Ex-ministro da Saúde afirma que Bolsonaro não tomou vacina escondido e que tal informação pode ser ação de um hacker

O ex-ministro da Saúde, Marcelo Queiroga, afirmou que o ex-presidente Jair Bolsonaro não tomou a vacina contra a covid e disse acreditar que o registro da vacinação no sistema do SUS tenha sido incluído por um hacker.

“Bolsonaro jamais diria que não tomou vacina tendo tomado. Jamais faria isso. O Bolsonaro tomar vacina escondido, isso não existe. Na minha opinião, um hacker entrou lá e incluiu essa informação”, disse.

Queiroga explicou que o Ministério da Saúde identificou, em dezembro, uma possível violação no cartão de vacina de Bolsonaro, e informou à Controladoria Geral da União. Na época, o então CGU Wagner Rosário abriu investigação. A apuração começou em 30 de dezembro.

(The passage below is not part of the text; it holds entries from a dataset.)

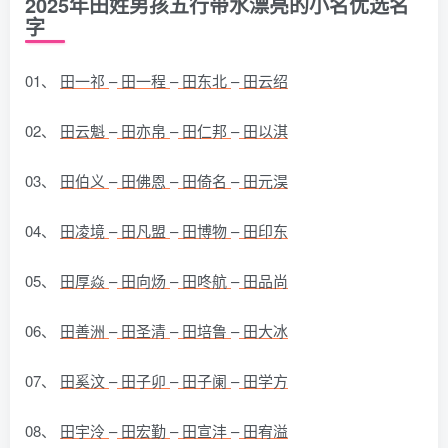
2025年田姓男孩五行带水漂亮的小名优选名
字
01、
田一祁
–
田一程
–
田东北
–
田云绍
02、
田云魁
–
田亦帛
–
田仁邦
–
田以淇
03、
田伯义
–
田佛恩
–
田倚名
–
田元淏
04、
田凌境
–
田凡盟
–
田博物
–
田印东
05、
田厚焱
–
田向炀
–
田咚航
–
田品尚
06、
田善洲
–
田圣清
–
田培鲁
–
田大冰
07、
田奚汶
–
田子卯
–
田子阑
–
田学方
08、
田宇泠
–
田宏勤
–
田宣沣
–
田宥溢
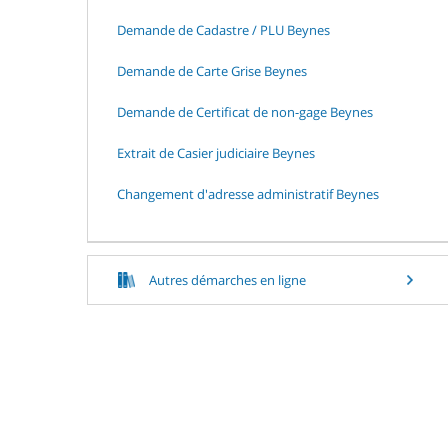
Demande de Cadastre / PLU Beynes
Demande de Carte Grise Beynes
Demande de Certificat de non-gage Beynes
Extrait de Casier judiciaire Beynes
Changement d'adresse administratif Beynes
Autres démarches en ligne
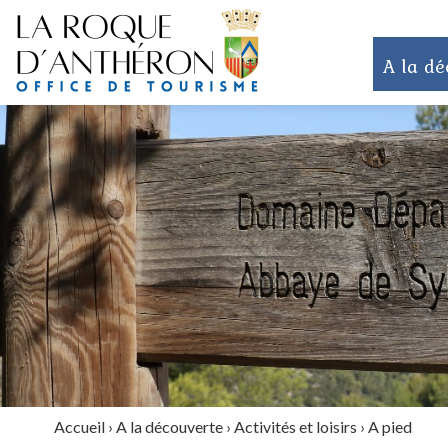
A la dé
Accueil
›
A la découverte
›
Activités et loisirs
›
A pied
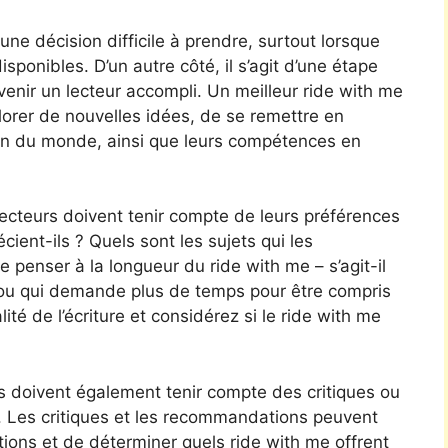
une décision difficile à prendre, surtout lorsque
ponibles. D’un autre côté, il s’agit d’une étape
enir un lecteur accompli. Un meilleur ride with me
xplorer de nouvelles idées, de se remettre en
on du monde, ainsi que leurs compétences en
 lecteurs doivent tenir compte de leurs préférences
cient-ils ? Quels sont les sujets qui les
e penser à la longueur du ride with me – s’agit-il
 ou qui demande plus de temps pour être compris
lité de l’écriture et considérez si le ride with me
rs doivent également tenir compte des critiques ou
 Les critiques et les recommandations peuvent
tions et de déterminer quels ride with me offrent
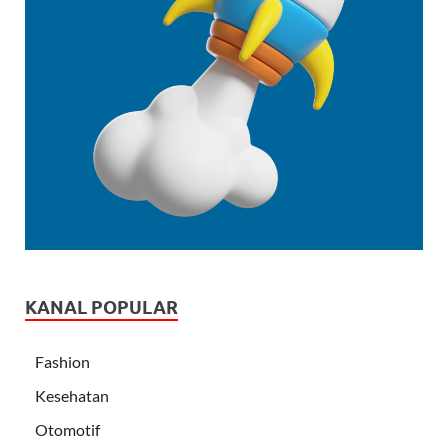
KANAL POPULAR
Fashion
Kesehatan
Otomotif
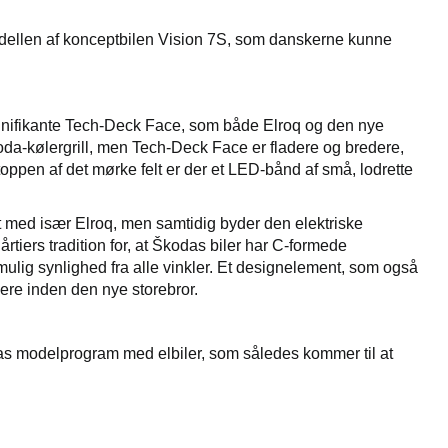
modellen af konceptbilen Vision 7S, som danskerne kunne
gnifikante Tech-Deck Face, som både Elroq og den nye
da-kølergrill, men Tech-Deck Face er fladere og bredere,
 toppen af det mørke felt er der et LED-bånd af små, lodrette
 med især Elroq, men samtidig byder den elektriske
iers tradition for, at Škodas biler har C-formede
mulig synlighed fra alle vinkler. Et designelement, som også
ere inden den nye storebror.
as modelprogram med elbiler, som således kommer til at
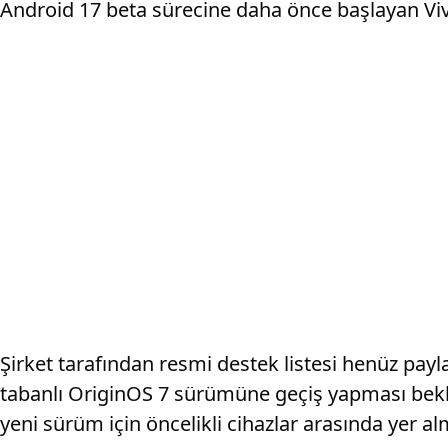
Android 17 beta sürecine daha önce başlayan Viv
Şirket tarafından resmi destek listesi henüz pa
tabanlı OriginOS 7 sürümüne geçiş yapması beklen
yeni sürüm için öncelikli cihazlar arasında yer al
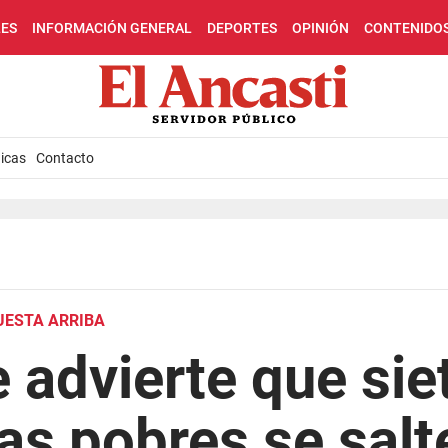
LES
INFORMACIÓN GENERAL
DEPORTES
OPINIÓN
CONTENIDO
icas
Contacto
UESTA ARRIBA
 advierte que sie
ias pobres se sal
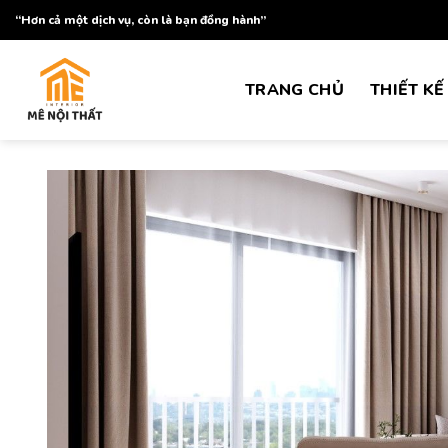
Skip
“Hơn cả một dịch vụ, còn là bạn đồng hành”
to
content
TRANG CHỦ
THIẾT KẾ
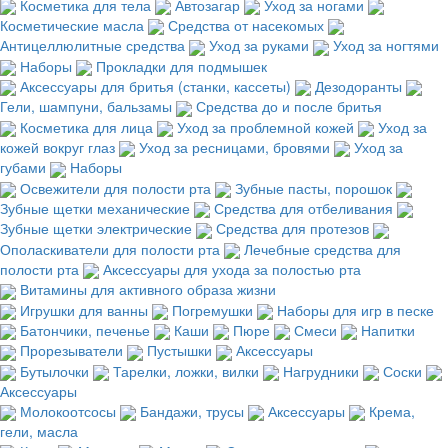
Косметика для тела
Автозагар
Уход за ногами
Косметические масла
Средства от насекомых
Антицеллюлитные средства
Уход за руками
Уход за ногтями
Наборы
Прокладки для подмышек
Аксессуары для бритья (станки, кассеты)
Дезодоранты
Гели, шампуни, бальзамы
Средства до и после бритья
Косметика для лица
Уход за проблемной кожей
Уход за
кожей вокруг глаз
Уход за ресницами, бровями
Уход за
губами
Наборы
Освежители для полости рта
Зубные пасты, порошок
Зубные щетки механические
Средства для отбеливания
Зубные щетки электрические
Средства для протезов
Ополаскиватели для полости рта
Лечебные средства для
полости рта
Аксессуары для ухода за полостью рта
Витамины для активного образа жизни
Игрушки для ванны
Погремушки
Наборы для игр в песке
Батончики, печенье
Каши
Пюре
Смеси
Напитки
Прорезыватели
Пустышки
Аксессуары
Бутылочки
Тарелки, ложки, вилки
Нагрудники
Соски
Аксессуары
Молокоотсосы
Бандажи, трусы
Аксессуары
Крема,
гели, масла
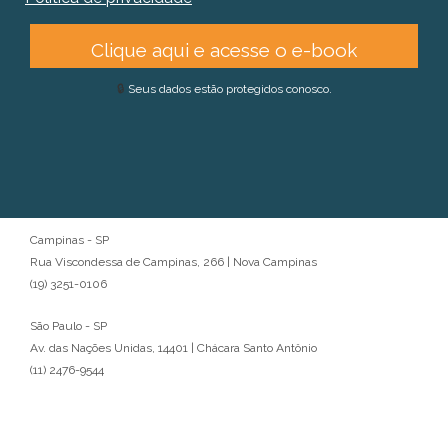
Clique aqui e acesse o e-book
🔒
Seus dados estão protegidos conosco.
Campinas - SP
Rua Viscondessa de Campinas, 266 | Nova Campinas
(19) 3251-0106
São Paulo - SP
Av. das Nações Unidas, 14401 | Chácara Santo Antônio
(11) 2476-9544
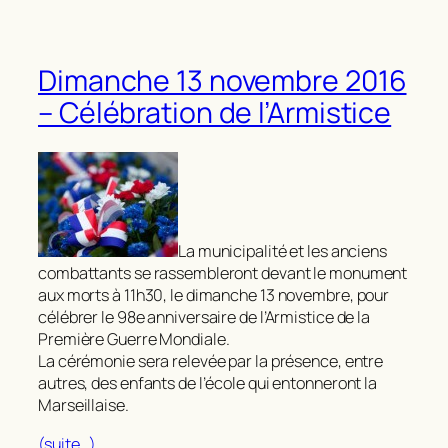
Dimanche 13 novembre 2016
– Célébration de l’Armistice
La municipalité et les anciens
combattants se rassembleront devant le monument
aux morts à 11h30, le dimanche 13 novembre, pour
célébrer le 98e anniversaire de l’Armistice de la
Première Guerre Mondiale.
La cérémonie sera relevée par la présence, entre
autres, des enfants de l’école qui entonneront la
Marseillaise.
(suite…)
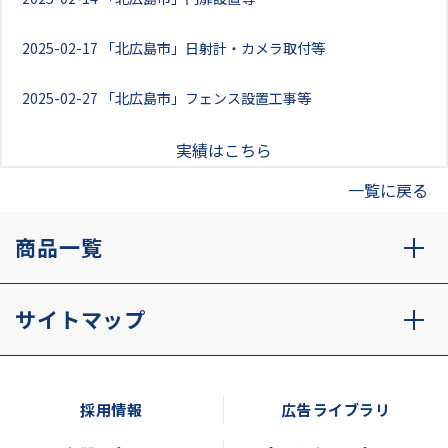
2025-02-17
「北広島市」日射計・カメラ取付等
2025-02-27
「北広島市」フェンス設置工事等
実績はこちら
一覧に戻る
商品一覧
サイトマップ
採用情報
広告ライブラリ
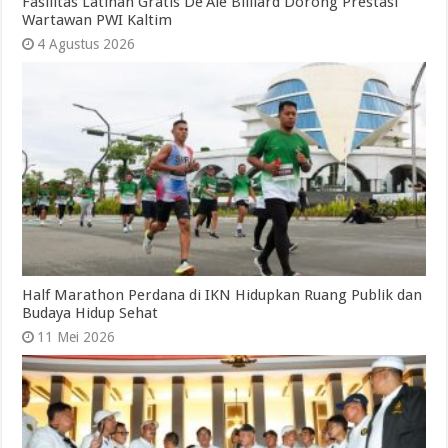
Fasilitas Latihan Gratis De’Ale Billiard Dorong Prestasi
Wartawan PWI Kaltim
4 Agustus 2026
Half Marathon Perdana di IKN Hidupkan Ruang Publik dan
Budaya Hidup Sehat
11 Mei 2026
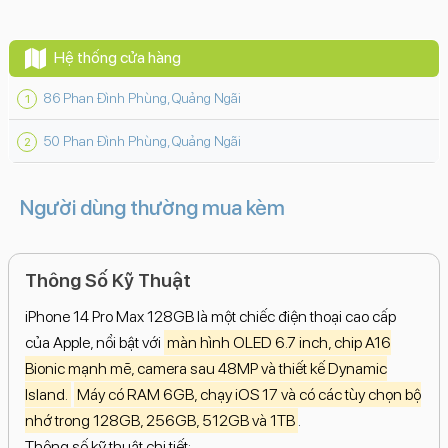
Hệ thống cửa hàng
86 Phan Đình Phùng, Quảng Ngãi
50 Phan Đình Phùng, Quảng Ngãi
Người dùng thường mua kèm
Thông Số Kỹ Thuật
iPhone 14 Pro Max 128GB là một chiếc điện thoại cao cấp
của Apple, nổi bật với
màn hình OLED 6.7 inch, chip A16
Bionic mạnh mẽ, camera sau 48MP và thiết kế Dynamic
Island.
Máy có RAM 6GB, chạy iOS 17 và có các tùy chọn bộ
nhớ trong 128GB, 256GB, 512GB và 1TB
.
Thông số kỹ thuật chi tiết:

A data de registro da vacinação é 19 de julho de 2021. O local, São Paulo. Na ocasião, Bolsonaro havia passado alguns dias internado na capital paulista devido a uma obstrução intestinal. “No dia (da suposta vacinação), ele já estava em Brasília. Não tinha como o presidente ter tomado a vacina”, afirma Queiroga.

Investigação

O atual ministro da CGU, Vinícius Carvalho, confirmou que há o registro da vacinação contra covid nos dados de Jair Bolsonaro. Mas que uma possível invasão no sistema, em que teria ocorrido inserção ou exclusão de dados, está em investigação.

Ele também confirmou que houve uma troca de ofícios entre o Ministério da Saúde e a CGU questionando se o ex-chefe do Executivo federal recebeu a vacina Janssen no dia 21 de julho de 2021, em São Paulo, período em que o país enfrentava uma grave crise sanitária.

“Esse registro existe. Pelo menos pelo que a gente sabe das informações. Se isso está em um ofício da CGU, a CGU não faz uma pergunta à toa. Se esse registro está em um ofício da CGU, eu não tenho como negar”, disse Carvalho.

Agora há uma investigação para saber se a informação foi adulterada.

“Se há anotações no cartão de vacina dele [Bolsonaro], do DataSUS, de que ele se vacinou e se houver uma inserção indevida de anotações sobre a vacina dele, seja no sentido de colocar informações de que ele se vacinou ou de retirar informações relativas à sua vacinação, nossa expectativa é que, com a apuração, a gente descubra se isso aconteceu”, relatou o ministro.

Devido à investigação sobre a suposta fraude, que pode fragilizar a qualidade dos dados, a Controladoria considera prudente aguardar o resultado das apurações antes de tomar a decisão. O prazo legal para julgamento do recurso expira em 13 de março.